L’activation des caméras et des microphones dans les réunions devrait-elle être obligatoire ?

Les employeurs ont également certaines opinions sur les performances : 93 % disent qu’ils sont généralement moins engagés dans leur travail dans l’ensemble, et environ deux sur cinq pensent que les travailleurs qui sont entièrement muets ou hors caméra naviguent sur Internet ou sur les réseaux sociaux (43 %), ou textos ou chat (40%).

Les gens se sentent plus détachés au milieu de la pandémie, selon un rapport publié en septembre.

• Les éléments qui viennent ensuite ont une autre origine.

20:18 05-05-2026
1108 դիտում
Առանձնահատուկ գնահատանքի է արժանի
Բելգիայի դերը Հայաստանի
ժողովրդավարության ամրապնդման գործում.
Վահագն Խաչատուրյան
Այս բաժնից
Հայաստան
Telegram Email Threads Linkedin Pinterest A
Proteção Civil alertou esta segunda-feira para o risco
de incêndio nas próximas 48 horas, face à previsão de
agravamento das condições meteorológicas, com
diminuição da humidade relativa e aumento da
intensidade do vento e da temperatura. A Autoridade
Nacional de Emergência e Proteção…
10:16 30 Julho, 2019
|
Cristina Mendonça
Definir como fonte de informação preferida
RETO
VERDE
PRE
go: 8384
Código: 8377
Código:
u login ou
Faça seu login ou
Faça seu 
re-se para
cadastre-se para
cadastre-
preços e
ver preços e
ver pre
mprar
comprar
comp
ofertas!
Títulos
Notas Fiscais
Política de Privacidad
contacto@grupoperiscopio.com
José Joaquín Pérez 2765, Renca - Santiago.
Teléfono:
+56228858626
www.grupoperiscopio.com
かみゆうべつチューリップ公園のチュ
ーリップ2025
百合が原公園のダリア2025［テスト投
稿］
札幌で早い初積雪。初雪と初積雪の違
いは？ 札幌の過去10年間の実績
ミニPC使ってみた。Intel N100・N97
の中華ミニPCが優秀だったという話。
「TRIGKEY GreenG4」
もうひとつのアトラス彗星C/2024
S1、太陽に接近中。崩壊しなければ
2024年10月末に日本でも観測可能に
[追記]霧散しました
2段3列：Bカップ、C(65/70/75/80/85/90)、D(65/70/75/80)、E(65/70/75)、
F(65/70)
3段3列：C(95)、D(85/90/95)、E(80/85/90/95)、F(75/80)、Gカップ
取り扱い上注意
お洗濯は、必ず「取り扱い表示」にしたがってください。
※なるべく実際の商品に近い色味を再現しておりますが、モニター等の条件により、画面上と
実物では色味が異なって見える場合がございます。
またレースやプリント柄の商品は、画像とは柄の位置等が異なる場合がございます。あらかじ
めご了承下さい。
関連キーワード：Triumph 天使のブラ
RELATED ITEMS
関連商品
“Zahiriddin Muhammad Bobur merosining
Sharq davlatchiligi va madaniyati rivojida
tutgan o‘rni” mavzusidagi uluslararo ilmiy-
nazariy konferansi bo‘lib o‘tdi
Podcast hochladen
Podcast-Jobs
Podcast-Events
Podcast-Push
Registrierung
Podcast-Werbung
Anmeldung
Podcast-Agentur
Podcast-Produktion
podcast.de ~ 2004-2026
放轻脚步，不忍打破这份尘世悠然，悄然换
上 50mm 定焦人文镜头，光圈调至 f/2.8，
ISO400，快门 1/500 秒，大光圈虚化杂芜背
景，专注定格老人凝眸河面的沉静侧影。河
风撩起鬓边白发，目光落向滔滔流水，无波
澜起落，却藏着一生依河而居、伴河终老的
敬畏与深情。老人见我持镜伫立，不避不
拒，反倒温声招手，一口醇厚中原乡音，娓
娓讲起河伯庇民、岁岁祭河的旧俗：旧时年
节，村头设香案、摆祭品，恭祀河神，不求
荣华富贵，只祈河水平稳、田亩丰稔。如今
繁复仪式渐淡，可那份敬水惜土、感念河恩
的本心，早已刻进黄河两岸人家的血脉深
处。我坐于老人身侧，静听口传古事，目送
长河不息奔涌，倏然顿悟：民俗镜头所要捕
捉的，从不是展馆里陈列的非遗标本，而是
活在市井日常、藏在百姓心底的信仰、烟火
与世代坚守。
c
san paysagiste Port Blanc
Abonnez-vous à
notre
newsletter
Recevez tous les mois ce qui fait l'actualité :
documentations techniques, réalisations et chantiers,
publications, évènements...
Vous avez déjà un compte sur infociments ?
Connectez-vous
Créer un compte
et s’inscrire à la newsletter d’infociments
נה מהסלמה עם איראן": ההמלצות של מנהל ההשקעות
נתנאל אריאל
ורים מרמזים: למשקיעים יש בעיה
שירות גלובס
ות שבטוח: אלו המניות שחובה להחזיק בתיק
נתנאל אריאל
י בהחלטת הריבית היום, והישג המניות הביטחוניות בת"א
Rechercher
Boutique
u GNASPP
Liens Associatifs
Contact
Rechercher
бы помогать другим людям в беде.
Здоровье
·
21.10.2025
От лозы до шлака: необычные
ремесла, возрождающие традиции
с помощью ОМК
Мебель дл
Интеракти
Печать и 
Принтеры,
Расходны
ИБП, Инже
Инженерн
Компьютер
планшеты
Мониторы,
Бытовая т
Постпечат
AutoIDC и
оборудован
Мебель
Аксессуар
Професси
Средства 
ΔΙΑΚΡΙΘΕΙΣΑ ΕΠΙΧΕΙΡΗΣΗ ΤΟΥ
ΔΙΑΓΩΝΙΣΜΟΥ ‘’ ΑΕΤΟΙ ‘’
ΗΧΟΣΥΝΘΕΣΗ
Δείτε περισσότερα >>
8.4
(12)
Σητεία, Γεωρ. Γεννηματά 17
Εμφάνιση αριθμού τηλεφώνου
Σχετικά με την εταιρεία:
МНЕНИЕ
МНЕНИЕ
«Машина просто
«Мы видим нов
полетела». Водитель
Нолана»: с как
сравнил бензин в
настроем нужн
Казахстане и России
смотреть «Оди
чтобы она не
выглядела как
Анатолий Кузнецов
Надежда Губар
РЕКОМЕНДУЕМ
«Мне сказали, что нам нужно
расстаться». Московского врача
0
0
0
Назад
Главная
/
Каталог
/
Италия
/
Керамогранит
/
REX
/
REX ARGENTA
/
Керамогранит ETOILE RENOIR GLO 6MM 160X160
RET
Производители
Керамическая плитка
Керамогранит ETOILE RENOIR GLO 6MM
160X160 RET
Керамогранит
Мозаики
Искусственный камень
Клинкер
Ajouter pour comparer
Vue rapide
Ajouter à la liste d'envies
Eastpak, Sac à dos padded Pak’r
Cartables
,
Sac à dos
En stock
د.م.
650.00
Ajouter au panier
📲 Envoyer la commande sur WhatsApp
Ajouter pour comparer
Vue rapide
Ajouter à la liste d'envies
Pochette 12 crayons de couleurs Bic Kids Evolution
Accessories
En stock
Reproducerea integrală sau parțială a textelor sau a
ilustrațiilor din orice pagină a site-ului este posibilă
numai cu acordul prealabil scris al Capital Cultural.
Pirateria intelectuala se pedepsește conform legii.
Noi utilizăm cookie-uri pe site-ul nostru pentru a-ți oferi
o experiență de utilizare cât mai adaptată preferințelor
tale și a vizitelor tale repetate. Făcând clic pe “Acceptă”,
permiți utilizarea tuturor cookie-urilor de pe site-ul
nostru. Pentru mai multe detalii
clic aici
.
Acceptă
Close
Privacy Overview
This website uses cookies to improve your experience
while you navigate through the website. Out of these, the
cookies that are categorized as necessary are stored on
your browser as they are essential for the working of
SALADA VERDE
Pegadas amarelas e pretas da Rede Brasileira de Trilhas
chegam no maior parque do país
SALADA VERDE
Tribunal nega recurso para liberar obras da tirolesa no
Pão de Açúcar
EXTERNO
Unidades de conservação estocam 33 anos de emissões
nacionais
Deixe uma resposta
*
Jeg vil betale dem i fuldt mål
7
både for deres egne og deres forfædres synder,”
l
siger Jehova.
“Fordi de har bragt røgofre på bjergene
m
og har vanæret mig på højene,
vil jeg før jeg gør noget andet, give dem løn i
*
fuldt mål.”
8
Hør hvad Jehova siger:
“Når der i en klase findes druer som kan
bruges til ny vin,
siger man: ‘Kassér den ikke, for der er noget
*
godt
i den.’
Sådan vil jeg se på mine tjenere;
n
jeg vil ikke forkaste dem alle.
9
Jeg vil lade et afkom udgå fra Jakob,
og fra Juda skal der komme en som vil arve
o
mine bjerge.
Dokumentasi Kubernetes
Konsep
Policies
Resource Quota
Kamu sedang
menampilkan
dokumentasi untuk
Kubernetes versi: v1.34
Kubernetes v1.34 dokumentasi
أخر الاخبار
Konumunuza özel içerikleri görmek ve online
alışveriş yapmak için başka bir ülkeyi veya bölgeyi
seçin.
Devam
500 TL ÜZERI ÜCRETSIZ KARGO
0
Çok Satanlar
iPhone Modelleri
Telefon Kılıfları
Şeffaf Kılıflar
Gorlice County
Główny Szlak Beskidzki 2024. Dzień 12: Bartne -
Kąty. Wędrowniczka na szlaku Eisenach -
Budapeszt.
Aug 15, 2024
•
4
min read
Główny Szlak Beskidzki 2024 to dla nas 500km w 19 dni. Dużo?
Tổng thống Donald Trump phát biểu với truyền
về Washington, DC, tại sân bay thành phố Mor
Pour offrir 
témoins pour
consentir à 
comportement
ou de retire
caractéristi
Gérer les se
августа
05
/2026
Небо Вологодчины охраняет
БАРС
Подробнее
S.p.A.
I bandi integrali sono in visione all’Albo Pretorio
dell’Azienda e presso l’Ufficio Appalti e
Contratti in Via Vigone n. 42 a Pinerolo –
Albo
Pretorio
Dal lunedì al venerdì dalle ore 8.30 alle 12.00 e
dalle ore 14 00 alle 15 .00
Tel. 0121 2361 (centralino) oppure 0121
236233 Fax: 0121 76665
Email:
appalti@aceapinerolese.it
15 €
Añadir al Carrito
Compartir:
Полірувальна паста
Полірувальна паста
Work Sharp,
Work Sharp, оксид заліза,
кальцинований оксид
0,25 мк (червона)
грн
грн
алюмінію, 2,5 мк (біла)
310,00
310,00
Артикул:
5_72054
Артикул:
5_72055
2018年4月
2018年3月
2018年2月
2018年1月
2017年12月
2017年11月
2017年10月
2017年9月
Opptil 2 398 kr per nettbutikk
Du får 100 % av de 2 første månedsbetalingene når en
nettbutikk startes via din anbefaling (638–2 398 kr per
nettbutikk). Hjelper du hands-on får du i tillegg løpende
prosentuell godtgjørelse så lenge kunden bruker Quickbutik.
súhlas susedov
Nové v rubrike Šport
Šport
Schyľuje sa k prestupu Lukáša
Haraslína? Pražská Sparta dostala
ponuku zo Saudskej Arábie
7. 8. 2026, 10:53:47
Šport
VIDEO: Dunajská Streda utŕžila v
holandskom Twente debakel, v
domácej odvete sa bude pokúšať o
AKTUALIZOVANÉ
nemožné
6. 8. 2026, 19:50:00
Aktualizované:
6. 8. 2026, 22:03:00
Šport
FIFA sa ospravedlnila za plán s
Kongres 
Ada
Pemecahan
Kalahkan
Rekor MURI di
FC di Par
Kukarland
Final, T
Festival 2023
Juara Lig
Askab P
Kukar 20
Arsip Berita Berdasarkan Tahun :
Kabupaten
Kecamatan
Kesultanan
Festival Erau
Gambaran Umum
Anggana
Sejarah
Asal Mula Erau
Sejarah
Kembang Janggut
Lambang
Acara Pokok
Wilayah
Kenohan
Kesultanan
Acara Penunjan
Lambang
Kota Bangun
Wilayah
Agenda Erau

Et le niveau de confiance des chefs d’entreprise envers leurs employés est en baisse. Les dirigeants estiment qu’ils font entièrement confiance à 61 % de leur personnel en moyenne pour pouvoir travailler à distance, contre 66 % en 2021, selon Vyopta. Ceux qui disent faire confiance à 75 % à 100 % de leur personnel pour travailler à distance ont chuté de manière plus spectaculaire, passant de 46 % en 2021 à seulement 30 % en 2022.

Faute de gestion ?

Cependant, de nombreux dirigeants admettent que leur entreprise ne fait pas un bon travail pour faciliter l’engagement, a révélé l’enquête de Vyopta auprès de 200 dirigeants américains en mars.

En fait, près de la moitié des cadres américains (46 %) déclarent ne pas fournir les outils permettant à leurs employés d’être aussi engagés que leurs homologues en personne.

Près de la moitié (49 %) pensent que les cadres de niveau C portent la plus grande responsabilité dans l’augmentation de l’engagement des employés.

Selon une autre enquête, il semble y avoir un décalage entre la perception que les travailleurs et les dirigeants ont de la haute direction dans le modèle hybride.

Pléthore de réunions

Toutes les entreprises (100 %) ont pris des mesures pour encourager une plus grande collaboration entre les employés principalement à distance et leurs homologues en personne depuis le début de la pandémie, selon Vyopta.

La plupart (54 %) déclarent que leur entreprise a établi des canaux sur des applications de messagerie telles que Slack ou Teams pour encourager une collaboration accrue entre collègues, tandis que la moitié a exigé une plus grande participation aux appels/réunions virtuels (50 %) et a institué une formation formelle sur la collaboration à distance (50 %). .

Mais l’augmentation des réunions virtuelles peut faire des ravages. Près de la moitié des dirigeants d’entreprise (48 %) citent le trop grand nombre de réunions comme raison pour laquelle les employés ne parlent pas pendant les réunions virtuelles, affirmant qu’ils ont reçu trop d’appels qui auraient pu être un e-mail. Et 47 % déclarent que ne pas parler est une habitude qui s’est développée parmi leur personnel subalterne.